Author

Date of Award

3-27-2018

Document Type

Dissertation

Degree Name

Doctor of Philosophy (PhD)

Department

Bioinformatics

First Advisor

Hari Eswaran

Abstract

In-utero monitoring and assessment of fetal heart are crucial to early diagnose and treat the electro-physiological problems. Fetal magnetocardiography (fMCG) has become an attractive technique for in-utero assessment of cardiac electrophysiology. The measured fMCG signals are affected by the characteristics of the fetal heart and volume conductor which is formed by fetal and maternal tissues, and the position of the fetus with respect to sensors. Therefore, the signal morphology of fMCG shows differences for each measurement which prevents their comparison across subjects. These confounding factors can be removed by applying source localization techniques, which estimate the source parameters of the fetal heart. The main problem of source localization for fetuses is that the characteristics of the volume conductor are completely unknown and the forward model needs to take into account not only the cardiac source parameters but also the volume conductor. Moreover, even with a complete knowledge of the electromagnetic field, the inverse problem cannot be uniquely solved because the same field distribution can be produced by many configurations of the current sources. We have developed a novel hybrid method that integrates the magnetic multipole expansion with the equivalent current dipole (ECD) model. Our method first identifies the best-fitted multipole components and uses their spatial information to define a region of interest (ROI). The hybrid method then can estimate the center of conducting volume using the ROI. Finally, the parameters of the ECD are estimated using the identified center position. Identifying the center of the conducting volume reduces the complexity of solving the inverse problem.

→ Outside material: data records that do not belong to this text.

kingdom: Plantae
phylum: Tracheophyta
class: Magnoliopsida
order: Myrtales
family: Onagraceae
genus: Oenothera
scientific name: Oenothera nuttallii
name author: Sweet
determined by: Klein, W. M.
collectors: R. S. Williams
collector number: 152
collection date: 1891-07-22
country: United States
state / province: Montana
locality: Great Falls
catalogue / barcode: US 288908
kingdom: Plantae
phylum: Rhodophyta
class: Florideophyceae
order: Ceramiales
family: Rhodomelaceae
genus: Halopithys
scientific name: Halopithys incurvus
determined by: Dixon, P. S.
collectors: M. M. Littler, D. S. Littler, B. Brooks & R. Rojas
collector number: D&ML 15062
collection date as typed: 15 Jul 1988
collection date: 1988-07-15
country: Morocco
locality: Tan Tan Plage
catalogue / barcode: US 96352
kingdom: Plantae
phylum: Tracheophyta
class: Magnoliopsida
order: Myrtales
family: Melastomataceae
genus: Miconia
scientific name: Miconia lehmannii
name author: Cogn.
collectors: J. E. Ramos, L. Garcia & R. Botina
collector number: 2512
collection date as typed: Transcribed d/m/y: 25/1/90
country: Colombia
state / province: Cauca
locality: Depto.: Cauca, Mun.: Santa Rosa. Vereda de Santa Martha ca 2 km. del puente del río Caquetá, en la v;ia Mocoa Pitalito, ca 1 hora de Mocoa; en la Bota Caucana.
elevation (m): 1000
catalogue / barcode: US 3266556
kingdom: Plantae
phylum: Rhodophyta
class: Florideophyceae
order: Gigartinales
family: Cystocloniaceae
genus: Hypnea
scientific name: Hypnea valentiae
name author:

The results have shown that the hybrid method is capable of to locate source positions with a localization error as low as 2-4 mm for most of the cases. Also, the estimated ECDs explained the recorded data with a goodness of fit (GOF) value of higher than 97%. The estimation of the source parameters was highly consistent within the same recordings as well as across the different measurements of the same subject. Estimated parameters are used to define metrics to use in the assessment of fetal cardiac activity and development.